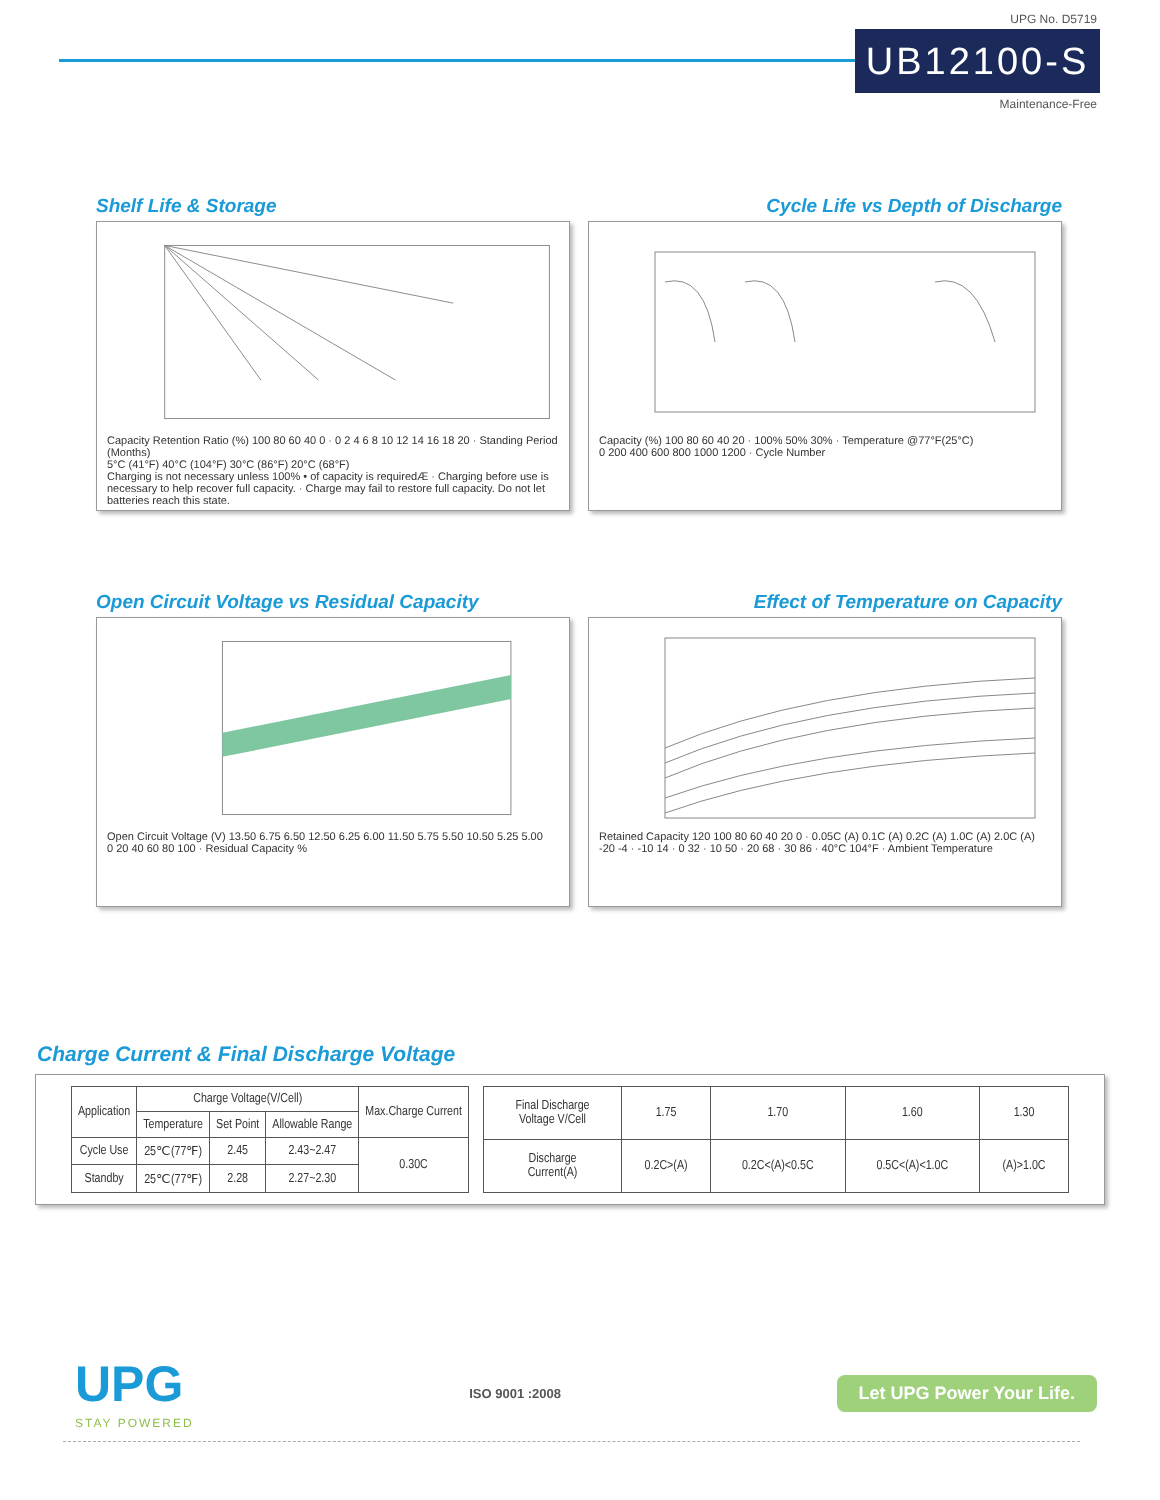UPG No. D5719
UB12100-S
Maintenance-Free
Shelf Life & Storage
Capacity Retention Ratio (%) 100 80 60 40 0 · 0 2 4 6 8 10 12 14 16 18 20 · Standing Period (Months)
5°C (41°F) 40°C (104°F) 30°C (86°F) 20°C (68°F)
Charging is not necessary unless 100% • of capacity is requiredÆ · Charging before use is necessary to help recover full capacity. · Charge may fail to restore full capacity. Do not let batteries reach this state.
Cycle Life vs Depth of Discharge
Capacity (%) 100 80 60 40 20 · 100% 50% 30% · Temperature @77°F(25°C)
0 200 400 600 800 1000 1200 · Cycle Number
Open Circuit Voltage vs Residual Capacity
Open Circuit Voltage (V) 13.50 6.75 6.50 12.50 6.25 6.00 11.50 5.75 5.50 10.50 5.25 5.00
0 20 40 60 80 100 · Residual Capacity %
Effect of Temperature on Capacity
Retained Capacity 120 100 80 60 40 20 0 · 0.05C (A) 0.1C (A) 0.2C (A) 1.0C (A) 2.0C (A)
-20 -4 · -10 14 · 0 32 · 10 50 · 20 68 · 30 86 · 40°C 104°F · Ambient Temperature
Charge Current & Final Discharge Voltage
| Application | Charge Voltage(V/Cell) | | | Max.Charge Current |
| | Temperature | Set Point | Allowable Range | |
| Cycle Use | 25℃(77℉) | 2.45 | 2.43~2.47 | 0.30C |
| Standby | 25℃(77℉) | 2.28 | 2.27~2.30 | |
| Final Discharge Voltage V/Cell | 1.75 | 1.70 | 1.60 | 1.30 |
| Discharge Current(A) | 0.2C>(A) | 0.2C<(A)<0.5C | 0.5C<(A)<1.0C | (A)>1.0C |
UPG
STAY POWERED
ISO 9001 :2008
Let UPG Power Your Life.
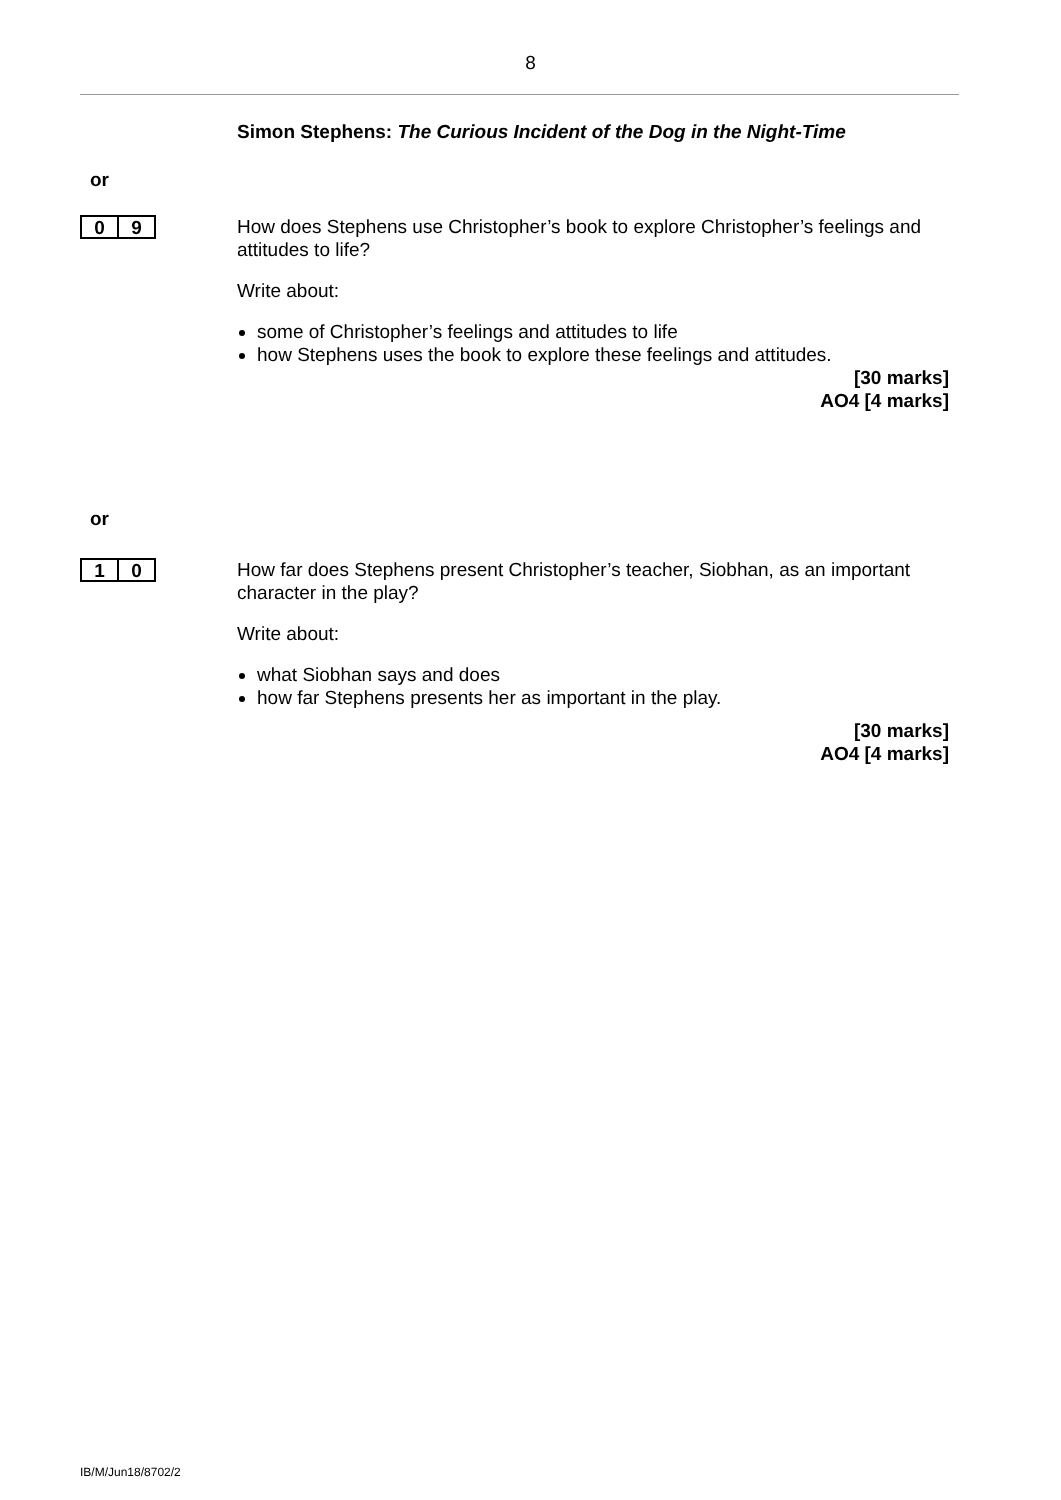8
Simon Stephens: The Curious Incident of the Dog in the Night-Time
or
0 9
How does Stephens use Christopher’s book to explore Christopher’s feelings and attitudes to life?
Write about:
some of Christopher’s feelings and attitudes to life
how Stephens uses the book to explore these feelings and attitudes.
[30 marks]
AO4 [4 marks]
or
1 0
How far does Stephens present Christopher’s teacher, Siobhan, as an important character in the play?
Write about:
what Siobhan says and does
how far Stephens presents her as important in the play.
[30 marks]
AO4 [4 marks]
IB/M/Jun18/8702/2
□ □ □
- Required action -
After reading the entries above, state how many lines hold the word "Voltage", with no text besides the number.

- Completed exercise -
5